Работа продвигалась медленно и раздумчиво, когда же наконец, не выдержав постоянной борьбы с желанием поделиться тайной, он привез туда Жюстин, — она бродила по дому, по уютным его комнатенкам, от окна к окну, цепляя взглядом то изумрудное море, набегающее на песок, то сплавленное на востоке с небом безбрежие барханов, закрученных, как раковины, — и в глазах ее стояли слезы. Затем она, как всегда порывисто, села перед огнем и сквозь треск горящих веток колючего кустарника стала слушать чистый, мягкий рокот моря на длинном пляже, смешанный с фырканьем лошадей в новых стойлах напротив, с перестуком их копыт. Была поздняя осень, и в сырых угасающих сумерках засновали вокруг светляки, доставив им радость думать, что их оазис уже населен, уже успел кому-то стать домом.
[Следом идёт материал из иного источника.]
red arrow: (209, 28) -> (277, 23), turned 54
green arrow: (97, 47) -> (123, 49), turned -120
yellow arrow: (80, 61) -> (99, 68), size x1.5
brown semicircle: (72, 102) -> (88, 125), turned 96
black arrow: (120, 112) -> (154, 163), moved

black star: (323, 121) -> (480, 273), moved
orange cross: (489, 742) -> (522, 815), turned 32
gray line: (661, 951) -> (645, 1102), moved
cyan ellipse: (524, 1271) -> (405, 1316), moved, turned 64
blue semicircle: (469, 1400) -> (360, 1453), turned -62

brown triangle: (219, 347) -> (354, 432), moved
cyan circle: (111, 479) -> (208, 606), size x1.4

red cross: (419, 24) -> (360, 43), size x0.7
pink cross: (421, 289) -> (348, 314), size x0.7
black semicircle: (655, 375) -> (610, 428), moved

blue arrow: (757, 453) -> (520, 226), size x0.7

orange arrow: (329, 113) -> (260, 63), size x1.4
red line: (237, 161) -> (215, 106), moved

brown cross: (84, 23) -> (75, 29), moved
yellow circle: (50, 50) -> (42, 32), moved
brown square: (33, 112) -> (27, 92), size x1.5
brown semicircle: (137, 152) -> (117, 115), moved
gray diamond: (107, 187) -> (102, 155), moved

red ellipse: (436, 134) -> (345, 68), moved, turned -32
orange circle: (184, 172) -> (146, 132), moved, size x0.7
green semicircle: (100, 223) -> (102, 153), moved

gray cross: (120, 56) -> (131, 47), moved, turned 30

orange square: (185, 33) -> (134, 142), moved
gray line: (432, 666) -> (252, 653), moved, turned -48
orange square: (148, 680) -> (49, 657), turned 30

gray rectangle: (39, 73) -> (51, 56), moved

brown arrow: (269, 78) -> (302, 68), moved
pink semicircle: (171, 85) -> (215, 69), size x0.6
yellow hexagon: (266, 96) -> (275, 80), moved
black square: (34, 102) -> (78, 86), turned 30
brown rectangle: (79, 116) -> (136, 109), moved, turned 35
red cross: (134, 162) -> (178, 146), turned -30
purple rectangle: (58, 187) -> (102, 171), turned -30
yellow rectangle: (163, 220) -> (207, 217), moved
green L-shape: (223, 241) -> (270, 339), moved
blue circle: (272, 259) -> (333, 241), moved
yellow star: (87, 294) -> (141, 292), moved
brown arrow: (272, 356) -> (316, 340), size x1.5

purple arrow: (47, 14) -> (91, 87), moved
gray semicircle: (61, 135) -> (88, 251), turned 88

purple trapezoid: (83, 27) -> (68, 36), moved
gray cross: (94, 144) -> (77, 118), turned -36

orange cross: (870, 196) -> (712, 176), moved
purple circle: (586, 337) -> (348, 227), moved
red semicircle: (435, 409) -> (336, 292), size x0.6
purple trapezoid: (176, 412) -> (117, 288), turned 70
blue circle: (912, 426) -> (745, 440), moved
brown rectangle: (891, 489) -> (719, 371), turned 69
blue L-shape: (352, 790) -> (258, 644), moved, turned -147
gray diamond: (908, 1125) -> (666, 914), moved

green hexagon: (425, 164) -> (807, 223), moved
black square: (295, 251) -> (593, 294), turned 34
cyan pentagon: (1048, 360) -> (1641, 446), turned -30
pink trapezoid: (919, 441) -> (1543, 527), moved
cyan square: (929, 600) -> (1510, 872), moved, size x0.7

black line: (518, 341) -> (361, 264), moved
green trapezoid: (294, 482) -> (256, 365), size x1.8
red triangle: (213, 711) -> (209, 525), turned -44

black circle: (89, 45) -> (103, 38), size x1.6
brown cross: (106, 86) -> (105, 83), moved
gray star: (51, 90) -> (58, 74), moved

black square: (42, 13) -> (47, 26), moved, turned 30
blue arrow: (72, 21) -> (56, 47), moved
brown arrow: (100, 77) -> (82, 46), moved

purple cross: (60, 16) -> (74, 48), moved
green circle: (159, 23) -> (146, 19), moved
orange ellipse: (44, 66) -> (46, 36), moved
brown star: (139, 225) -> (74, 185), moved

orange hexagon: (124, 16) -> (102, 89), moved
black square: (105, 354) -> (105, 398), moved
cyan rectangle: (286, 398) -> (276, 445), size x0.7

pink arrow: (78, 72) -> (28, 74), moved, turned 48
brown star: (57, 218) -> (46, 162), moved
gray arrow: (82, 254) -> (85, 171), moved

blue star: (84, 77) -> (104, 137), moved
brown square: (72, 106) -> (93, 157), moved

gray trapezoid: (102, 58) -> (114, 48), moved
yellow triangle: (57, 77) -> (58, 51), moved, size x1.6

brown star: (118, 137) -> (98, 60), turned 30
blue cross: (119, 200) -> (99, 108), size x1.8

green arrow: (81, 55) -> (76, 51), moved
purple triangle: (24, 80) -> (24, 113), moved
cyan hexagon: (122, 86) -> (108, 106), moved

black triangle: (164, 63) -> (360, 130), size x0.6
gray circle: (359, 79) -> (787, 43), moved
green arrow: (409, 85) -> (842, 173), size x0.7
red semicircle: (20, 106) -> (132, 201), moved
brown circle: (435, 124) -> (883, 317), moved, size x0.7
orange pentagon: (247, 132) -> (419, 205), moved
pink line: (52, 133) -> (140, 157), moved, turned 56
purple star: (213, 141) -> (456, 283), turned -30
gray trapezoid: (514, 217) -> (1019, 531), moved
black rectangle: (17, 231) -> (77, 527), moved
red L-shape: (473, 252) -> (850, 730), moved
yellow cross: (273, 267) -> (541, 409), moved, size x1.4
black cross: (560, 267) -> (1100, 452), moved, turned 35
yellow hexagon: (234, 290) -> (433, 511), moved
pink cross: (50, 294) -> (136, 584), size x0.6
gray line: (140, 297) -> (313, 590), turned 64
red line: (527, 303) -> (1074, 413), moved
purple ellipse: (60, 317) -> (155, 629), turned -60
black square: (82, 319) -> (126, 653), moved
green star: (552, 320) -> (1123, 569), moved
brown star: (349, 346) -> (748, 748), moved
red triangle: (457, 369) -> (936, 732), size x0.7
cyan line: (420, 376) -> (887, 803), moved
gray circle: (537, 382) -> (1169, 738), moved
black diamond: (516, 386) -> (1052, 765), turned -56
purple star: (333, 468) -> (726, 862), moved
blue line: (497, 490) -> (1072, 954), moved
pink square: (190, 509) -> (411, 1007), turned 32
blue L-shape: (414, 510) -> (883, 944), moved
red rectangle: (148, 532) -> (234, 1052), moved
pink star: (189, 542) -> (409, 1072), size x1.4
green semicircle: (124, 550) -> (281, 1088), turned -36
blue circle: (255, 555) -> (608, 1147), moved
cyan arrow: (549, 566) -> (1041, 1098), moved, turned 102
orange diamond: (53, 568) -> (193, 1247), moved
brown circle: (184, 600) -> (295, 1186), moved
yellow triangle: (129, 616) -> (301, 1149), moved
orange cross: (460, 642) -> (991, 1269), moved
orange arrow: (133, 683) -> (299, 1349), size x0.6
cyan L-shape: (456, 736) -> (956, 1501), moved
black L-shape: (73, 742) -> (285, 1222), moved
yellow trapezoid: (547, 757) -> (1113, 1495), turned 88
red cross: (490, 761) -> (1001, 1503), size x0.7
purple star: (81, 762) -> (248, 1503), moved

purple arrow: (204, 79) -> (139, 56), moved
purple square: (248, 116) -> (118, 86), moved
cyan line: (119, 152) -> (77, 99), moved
Нессим начал, Жюстин довершила. Маленькая терраса под пальмой была продолжена к востоку и обнесена стеной, дабы сдержать равномерный натиск песка, — за зиму песок продвинулся и покрыл булыжник во дворе слоем толщиною в шесть дюймов. Можжевеловая поросль, насаженная против ветра, внесла свою первую тускло-медную лепту в будущий перегной, в почву, которая позже даст жизнь и опору кустарнику и другим более высоким деревьям.
Предупредительность за предупредительность, и Жюстин постаралась воздать должное тогдашнему его увлечению — астрономии. В одном из углов L-образного дома она оборудовала маленькую обсерваторию и поселила в ней тридцатикратный телескоп. Зимой ночь за ночью проводил здесь Нессим, одетый в ржавого цвета аббу, — отыскивал в небе Бетельгейзе или, отрешенный от мира, склонялся над столбиками цифр, более всего похожий на средневекового предсказателя. Друзья дома также могли полюбоваться в телескоп луной либо, чуть изменив угол наклона, поймать мимолетный дымчатый отблеск жемчужного цвета облаков над Городом: его дыхания, часто видимого издали.